I was recently given 4 paired-end .fastq files, each from a different strain of bacteria. I was told each .fastq file should have about 50 contigs and that each contig should have a length <200KB with read depths of about 40. My assignment is to 1) assemble each strain into its full circle and 2) perform a pairwise comparison between the four strains to discover insertions, deletions, and duplications between them. I have not worked with bacterial genomes and have several unclear points that I hope to clear up in order to proceed. I apologize in advance they may be basic.
Below is an example of the first four lines of a .fastq file:
@M06340:7:000000000-G3778:1:1101:16358:1365 1:N:0:NCAGTG AATCCAGCTTTCAGTCTTTCCTATTACTTTTCAAATGATTGATAGAATT (this line continues for a total of ~150 characters) + CCCCCFFFFFFFGGGGGGGGGGHHHHHHHHHHHHHHHHHHHHHHH (this line continues for a total of ~150 characters)
1) Is it correct for me to believe that I cannot verify the (stated to me) number of contigs (~50), the contig average length (<200KB), and the read depth (~40) directly from the .fastq file directly? The .fastq files have about 1 million lines (so about 250,000 reads) and each read has ~150 characters). If I cannot verify these parameters directly from the .fastq file, what is the most simple method to do so?
2) Is it possible for me to determine what kind of sequencer was used to generate this data based on the .fastq file? (This is mostly to assist me in determining appropriate software to use for the next steps if necessary).
3) I was asked to “assemble each strain into its full circle”. I do not have access to any proprietary/paid software.
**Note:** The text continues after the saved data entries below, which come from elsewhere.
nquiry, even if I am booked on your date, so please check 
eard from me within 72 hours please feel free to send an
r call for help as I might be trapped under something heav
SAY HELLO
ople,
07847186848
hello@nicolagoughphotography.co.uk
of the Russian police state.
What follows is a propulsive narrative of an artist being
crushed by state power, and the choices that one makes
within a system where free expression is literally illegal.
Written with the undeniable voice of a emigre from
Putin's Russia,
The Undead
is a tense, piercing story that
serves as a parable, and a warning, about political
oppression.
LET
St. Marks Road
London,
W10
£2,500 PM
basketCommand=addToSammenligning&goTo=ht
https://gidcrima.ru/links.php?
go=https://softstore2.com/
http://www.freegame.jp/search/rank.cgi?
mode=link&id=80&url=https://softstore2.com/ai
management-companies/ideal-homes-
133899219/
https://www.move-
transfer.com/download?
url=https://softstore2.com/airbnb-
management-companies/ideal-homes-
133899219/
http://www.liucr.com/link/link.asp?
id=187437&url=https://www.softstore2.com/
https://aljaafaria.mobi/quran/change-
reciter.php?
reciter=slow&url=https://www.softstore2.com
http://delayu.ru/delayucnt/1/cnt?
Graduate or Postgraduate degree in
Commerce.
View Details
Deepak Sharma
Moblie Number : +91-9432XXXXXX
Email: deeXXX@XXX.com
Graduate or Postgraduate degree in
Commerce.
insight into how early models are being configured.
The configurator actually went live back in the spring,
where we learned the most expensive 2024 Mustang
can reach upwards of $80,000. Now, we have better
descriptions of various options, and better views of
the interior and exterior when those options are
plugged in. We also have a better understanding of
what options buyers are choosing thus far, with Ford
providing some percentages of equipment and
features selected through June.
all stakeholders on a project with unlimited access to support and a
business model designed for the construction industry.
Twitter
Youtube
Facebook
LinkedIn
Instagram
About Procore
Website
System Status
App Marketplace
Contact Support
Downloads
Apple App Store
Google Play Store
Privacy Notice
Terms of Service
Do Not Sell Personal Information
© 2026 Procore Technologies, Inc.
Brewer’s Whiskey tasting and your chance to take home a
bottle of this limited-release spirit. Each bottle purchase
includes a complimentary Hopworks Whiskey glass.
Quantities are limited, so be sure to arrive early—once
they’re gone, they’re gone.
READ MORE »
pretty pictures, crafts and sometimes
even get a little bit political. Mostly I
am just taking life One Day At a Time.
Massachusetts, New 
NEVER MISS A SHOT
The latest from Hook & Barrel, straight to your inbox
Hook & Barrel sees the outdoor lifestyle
However, I do have basic Linux skills and intermediate/advanced R skills. What software would be suggested given my file format about (.fastq)? I am hoping to find software that has helpful tutorials for those without skills working with bacterial genomes (but this may not be available). Is it generally necessary to assemble into a “full circle” or is it sufficient to simply assemble linearly (particularly given that I wish to determine insertions, deletions, and duplications in the next step)?
4) What is a very basic tool to determine insertions, deletions, and duplications between the assembled strains? Again, I do not have access to proprietary/paid software but have skills in Linux and R.